Extrait du texte >>
------
Le présent ouvrage s’inscrit dans une série de livres blancs et de guides pratiques du Comité stratégique Avocats Lefebvre Dalloz. Il revient, en 99 articles et entretiens, sur les principales évolutions du droit social et leur impact sur la profession d’avocat, tant sur le plan de l’exercice professionnel que de la gestion et de la stratégie de développement des structures d’exercice, autour d’écrits, de podcasts et de vidéos.
Réunissant près de 140 contributeurs, professeurs, avocats, magistrats, conseillers prud’hommes, inspecteurs du travail, responsables des ressources humaines, juristes, experts, etc., cet ouvrage ne prétend à aucune exhaustivité. S’il offre des clés de compréhension, il a d’abord été conçu comme une mosaïque de libres expressions et de contributions librement choisies par leurs auteurs servant de jalons à un débat plus large et approfondi. C’est ce débat, ce dialogue indispensable à une pleine adaptation aux changements présents et à venir, que le Comité stratégique Avocats Lefebvre Dalloz entend accompagner, notamment avec l’organisation dans les prochaines semaines d’évènements-débats à Paris et en région.
------
Données fournies >>

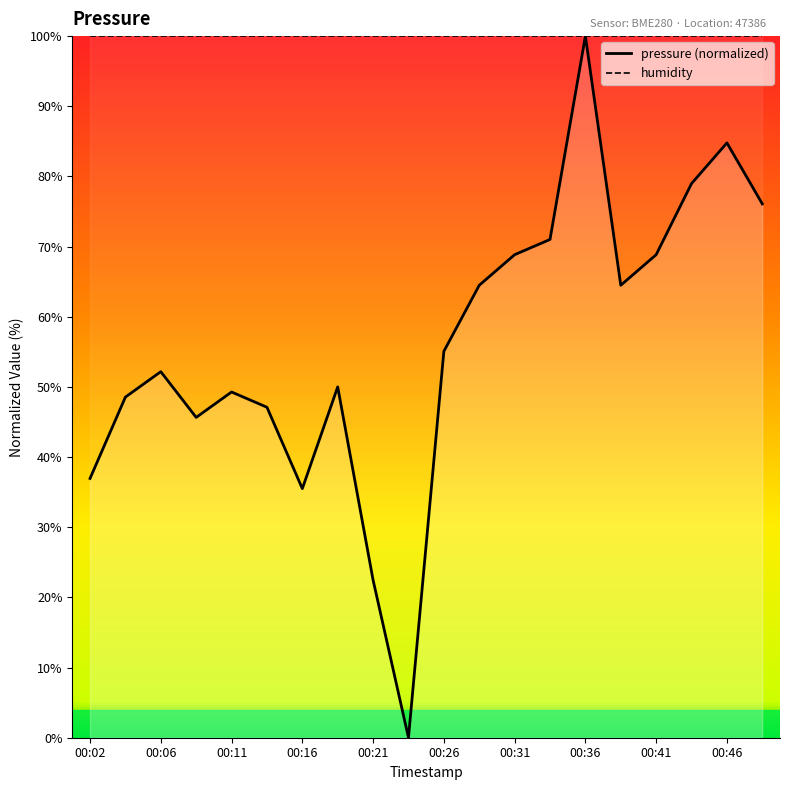

At which label does the data first exceed 55?

00:26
------
Consigne >>
Restituez mot pour mot le passage de l'extrait qui commence aux mots « Réunissant près de » et s'arrête après « et en région. ».

Corrigé >>
Réunissant près de 140 contributeurs, professeurs, avocats, magistrats, conseillers prud’hommes, inspecteurs du travail, responsables des ressources humaines, juristes, experts, etc., cet ouvrage ne prétend à aucune exhaustivité. S’il offre des clés de compréhension, il a d’abord été conçu comme une mosaïque de libres expressions et de contributions librement choisies par leurs auteurs servant de jalons à un débat plus large et approfondi. C’est ce débat, ce dialogue indispensable à une pleine adaptation aux changements présents et à venir, que le Comité stratégique Avocats Lefebvre Dalloz entend accompagner, notamment avec l’organisation dans les prochaines semaines d’évènements-débats à Paris et en région.